* SOURCE PASSAGE:
○ ○ ○
A beautiful day for planting seeds under cover and pottering around outside in the sunshine pricking out cosmos seeds and potting on moth mullein. There were yellow butterflies floating across the garden and fat bumblebees enjoying the flowers on the winter honeysuckle.

Moth mullein just potted on

Moth mullein just potted on

Noticeable growth and progress from last weekend with tiny blue clary seedlings inside poking through the compost from the sowing last Sunday. They are one of my favourite flowers for cutting and last year kept going and going until self seeding in Autumn.

Salvia seedlings sown last sunday

Salvia seedlings sown last sunday

 

Cosmos Dazzler pricked out into small pots

Today, I am going to put into action another one of the sensible pieces of advice from Georgie Newbery’s flower farming course which is to only use fresh seed. A few weeks ago mentioned sowing old packets of seed – very few of them actually germinated while some of the fresh seed was up in just a few days and all the fresh seed germinated after a week or so. It is definitely a waste of time doing my twice daily check on seed germination to gaze at lifeless compost which disappointingly doesn’t produce anything very much. So there is going to be a fresh start and a ruthless purge – apart from my tomato seeds which seem to last forever.
○ ○ ○
* PROMPT 1:
In the gardening passage, which seeds does the writer say seem to last forever?

[Saved data entries]
○ ○ ○
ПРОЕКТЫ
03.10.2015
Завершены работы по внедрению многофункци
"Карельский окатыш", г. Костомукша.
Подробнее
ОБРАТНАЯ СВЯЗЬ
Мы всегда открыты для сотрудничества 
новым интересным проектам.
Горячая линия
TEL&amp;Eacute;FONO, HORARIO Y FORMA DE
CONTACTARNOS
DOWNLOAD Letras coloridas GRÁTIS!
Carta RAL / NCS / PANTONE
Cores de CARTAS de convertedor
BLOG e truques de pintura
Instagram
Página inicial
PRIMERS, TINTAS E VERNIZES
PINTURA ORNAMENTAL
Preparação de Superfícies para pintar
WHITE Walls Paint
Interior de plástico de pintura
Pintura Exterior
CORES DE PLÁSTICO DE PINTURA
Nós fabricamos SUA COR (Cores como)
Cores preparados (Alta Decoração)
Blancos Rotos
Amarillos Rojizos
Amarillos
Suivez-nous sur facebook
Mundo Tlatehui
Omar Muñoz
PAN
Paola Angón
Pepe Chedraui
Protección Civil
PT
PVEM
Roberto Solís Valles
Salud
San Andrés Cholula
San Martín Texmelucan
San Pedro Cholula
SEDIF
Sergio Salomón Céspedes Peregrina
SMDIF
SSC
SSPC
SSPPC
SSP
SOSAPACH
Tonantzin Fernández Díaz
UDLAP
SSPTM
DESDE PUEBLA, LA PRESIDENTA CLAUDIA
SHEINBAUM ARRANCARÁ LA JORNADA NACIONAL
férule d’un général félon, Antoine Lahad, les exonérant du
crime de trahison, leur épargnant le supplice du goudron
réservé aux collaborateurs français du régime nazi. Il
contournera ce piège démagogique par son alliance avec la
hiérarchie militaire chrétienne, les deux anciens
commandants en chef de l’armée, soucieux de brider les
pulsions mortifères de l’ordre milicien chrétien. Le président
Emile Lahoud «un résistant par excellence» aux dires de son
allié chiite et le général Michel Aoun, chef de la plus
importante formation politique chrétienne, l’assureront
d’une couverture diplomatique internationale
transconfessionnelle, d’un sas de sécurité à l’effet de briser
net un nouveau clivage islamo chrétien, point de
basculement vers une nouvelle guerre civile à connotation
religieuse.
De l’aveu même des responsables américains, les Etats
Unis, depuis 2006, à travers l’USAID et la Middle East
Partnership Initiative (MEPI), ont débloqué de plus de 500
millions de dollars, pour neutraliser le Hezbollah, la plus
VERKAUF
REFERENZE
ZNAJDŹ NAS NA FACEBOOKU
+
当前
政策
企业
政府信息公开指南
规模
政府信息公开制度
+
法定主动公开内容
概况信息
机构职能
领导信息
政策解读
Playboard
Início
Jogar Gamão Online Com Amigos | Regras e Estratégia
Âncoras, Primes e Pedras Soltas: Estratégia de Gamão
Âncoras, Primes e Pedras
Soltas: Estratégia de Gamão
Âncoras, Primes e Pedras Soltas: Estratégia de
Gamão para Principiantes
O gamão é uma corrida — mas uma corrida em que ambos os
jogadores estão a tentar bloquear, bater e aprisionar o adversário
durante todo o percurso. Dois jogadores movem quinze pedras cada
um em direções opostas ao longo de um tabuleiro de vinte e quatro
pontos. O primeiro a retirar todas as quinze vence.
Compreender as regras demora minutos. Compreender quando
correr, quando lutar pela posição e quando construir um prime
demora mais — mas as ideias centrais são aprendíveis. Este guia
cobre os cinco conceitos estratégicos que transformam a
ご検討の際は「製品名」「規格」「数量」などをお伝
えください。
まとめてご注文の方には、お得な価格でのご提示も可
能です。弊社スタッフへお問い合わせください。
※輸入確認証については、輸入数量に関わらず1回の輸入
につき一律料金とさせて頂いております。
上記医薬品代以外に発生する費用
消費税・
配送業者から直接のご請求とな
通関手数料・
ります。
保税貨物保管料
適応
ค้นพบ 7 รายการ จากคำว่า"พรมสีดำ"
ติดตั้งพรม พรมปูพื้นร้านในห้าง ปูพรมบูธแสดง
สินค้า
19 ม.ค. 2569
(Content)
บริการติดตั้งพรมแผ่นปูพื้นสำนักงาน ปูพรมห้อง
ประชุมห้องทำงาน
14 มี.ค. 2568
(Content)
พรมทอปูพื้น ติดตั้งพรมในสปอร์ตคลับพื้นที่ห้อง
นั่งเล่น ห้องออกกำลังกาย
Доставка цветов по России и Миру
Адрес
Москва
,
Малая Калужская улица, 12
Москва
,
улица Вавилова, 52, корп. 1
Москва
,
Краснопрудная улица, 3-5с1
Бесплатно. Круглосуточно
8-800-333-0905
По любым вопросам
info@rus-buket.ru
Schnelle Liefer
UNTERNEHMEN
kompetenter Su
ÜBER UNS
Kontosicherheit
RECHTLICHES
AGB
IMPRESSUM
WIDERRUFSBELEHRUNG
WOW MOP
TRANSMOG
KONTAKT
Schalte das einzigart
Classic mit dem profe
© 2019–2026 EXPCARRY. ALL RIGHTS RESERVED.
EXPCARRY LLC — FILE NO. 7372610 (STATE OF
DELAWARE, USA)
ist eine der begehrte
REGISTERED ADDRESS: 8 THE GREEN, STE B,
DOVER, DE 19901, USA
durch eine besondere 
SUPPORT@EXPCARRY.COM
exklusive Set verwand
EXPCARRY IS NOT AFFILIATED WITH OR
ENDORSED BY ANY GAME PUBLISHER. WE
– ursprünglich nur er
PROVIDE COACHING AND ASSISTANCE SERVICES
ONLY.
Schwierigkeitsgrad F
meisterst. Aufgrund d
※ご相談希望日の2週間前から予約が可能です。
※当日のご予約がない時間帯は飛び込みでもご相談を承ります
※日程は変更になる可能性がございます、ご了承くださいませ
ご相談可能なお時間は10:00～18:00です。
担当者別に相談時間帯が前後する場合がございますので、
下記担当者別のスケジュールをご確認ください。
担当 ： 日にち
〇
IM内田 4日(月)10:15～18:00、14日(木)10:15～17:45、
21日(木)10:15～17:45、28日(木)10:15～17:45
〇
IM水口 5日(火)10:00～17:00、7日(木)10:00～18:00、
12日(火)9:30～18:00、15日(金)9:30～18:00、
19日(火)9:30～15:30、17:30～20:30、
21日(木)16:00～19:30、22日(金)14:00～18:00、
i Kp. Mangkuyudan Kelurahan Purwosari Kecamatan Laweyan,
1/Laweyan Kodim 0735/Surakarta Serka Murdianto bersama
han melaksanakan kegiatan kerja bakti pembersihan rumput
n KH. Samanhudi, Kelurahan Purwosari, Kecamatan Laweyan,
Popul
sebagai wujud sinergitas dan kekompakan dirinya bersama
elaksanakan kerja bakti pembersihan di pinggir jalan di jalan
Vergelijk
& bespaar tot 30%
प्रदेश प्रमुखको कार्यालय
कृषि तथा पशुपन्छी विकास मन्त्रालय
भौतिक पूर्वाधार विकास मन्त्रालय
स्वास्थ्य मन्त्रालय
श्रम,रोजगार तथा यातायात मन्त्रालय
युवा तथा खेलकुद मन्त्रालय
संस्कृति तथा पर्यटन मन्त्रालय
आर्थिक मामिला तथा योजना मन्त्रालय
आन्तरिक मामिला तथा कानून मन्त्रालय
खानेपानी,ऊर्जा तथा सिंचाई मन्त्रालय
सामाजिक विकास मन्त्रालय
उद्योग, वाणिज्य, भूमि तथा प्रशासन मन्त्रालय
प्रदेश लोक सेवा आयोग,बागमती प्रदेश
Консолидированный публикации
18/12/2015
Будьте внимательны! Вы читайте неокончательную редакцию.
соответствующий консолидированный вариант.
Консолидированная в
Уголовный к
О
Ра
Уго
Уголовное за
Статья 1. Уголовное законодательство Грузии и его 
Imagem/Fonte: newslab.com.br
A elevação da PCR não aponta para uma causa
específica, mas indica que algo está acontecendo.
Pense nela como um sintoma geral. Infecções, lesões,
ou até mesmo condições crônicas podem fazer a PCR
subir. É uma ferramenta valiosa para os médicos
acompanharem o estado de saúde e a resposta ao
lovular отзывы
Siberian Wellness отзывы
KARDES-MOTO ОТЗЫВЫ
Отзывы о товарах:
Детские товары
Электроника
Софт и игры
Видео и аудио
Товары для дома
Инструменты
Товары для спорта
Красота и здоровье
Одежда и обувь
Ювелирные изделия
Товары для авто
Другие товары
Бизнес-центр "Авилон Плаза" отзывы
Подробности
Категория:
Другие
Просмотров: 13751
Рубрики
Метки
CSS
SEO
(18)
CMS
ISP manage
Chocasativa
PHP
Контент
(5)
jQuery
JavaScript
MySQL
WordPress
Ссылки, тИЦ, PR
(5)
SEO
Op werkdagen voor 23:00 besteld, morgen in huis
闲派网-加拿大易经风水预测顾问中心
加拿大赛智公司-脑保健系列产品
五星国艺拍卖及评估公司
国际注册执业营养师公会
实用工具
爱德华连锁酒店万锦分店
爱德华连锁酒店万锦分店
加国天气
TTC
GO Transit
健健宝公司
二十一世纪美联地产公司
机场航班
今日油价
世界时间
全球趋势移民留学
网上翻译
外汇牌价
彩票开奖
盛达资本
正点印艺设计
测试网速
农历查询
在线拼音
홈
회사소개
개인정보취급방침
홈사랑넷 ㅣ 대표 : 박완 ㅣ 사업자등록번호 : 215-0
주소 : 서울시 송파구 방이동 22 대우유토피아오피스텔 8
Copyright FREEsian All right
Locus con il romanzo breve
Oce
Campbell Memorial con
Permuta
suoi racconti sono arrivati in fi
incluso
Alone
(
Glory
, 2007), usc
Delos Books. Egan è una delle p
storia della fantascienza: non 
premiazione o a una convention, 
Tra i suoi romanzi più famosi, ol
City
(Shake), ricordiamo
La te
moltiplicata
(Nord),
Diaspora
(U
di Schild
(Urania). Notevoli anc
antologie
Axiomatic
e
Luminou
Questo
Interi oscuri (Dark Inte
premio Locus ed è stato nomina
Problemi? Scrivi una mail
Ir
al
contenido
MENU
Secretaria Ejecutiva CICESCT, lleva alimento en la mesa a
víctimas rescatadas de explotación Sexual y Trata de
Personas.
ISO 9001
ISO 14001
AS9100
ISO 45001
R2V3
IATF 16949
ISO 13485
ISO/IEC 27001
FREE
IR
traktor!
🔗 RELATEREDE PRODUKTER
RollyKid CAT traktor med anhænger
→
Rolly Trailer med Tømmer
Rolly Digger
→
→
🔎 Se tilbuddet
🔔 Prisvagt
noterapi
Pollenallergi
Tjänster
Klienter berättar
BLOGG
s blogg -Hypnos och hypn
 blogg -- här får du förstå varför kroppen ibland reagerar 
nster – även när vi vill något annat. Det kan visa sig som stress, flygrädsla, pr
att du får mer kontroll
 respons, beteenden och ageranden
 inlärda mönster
○ ○ ○
* PROMPT 2:
Retype the listing from its start through the line containing "CONTACTARNOS", including both ends.

* ANSWER BOX 1:
Tomato seeds.

* ANSWER BOX 2:
ПРОЕКТЫ
03.10.2015
Завершены работы по внедрению многофункци
"Карельский окатыш", г. Костомукша.
Подробнее
ОБРАТНАЯ СВЯЗЬ
Мы всегда открыты для сотрудничества 
новым интересным проектам.
Горячая линия
TEL&amp;Eacute;FONO, HORARIO Y FORMA DE
CONTACTARNOS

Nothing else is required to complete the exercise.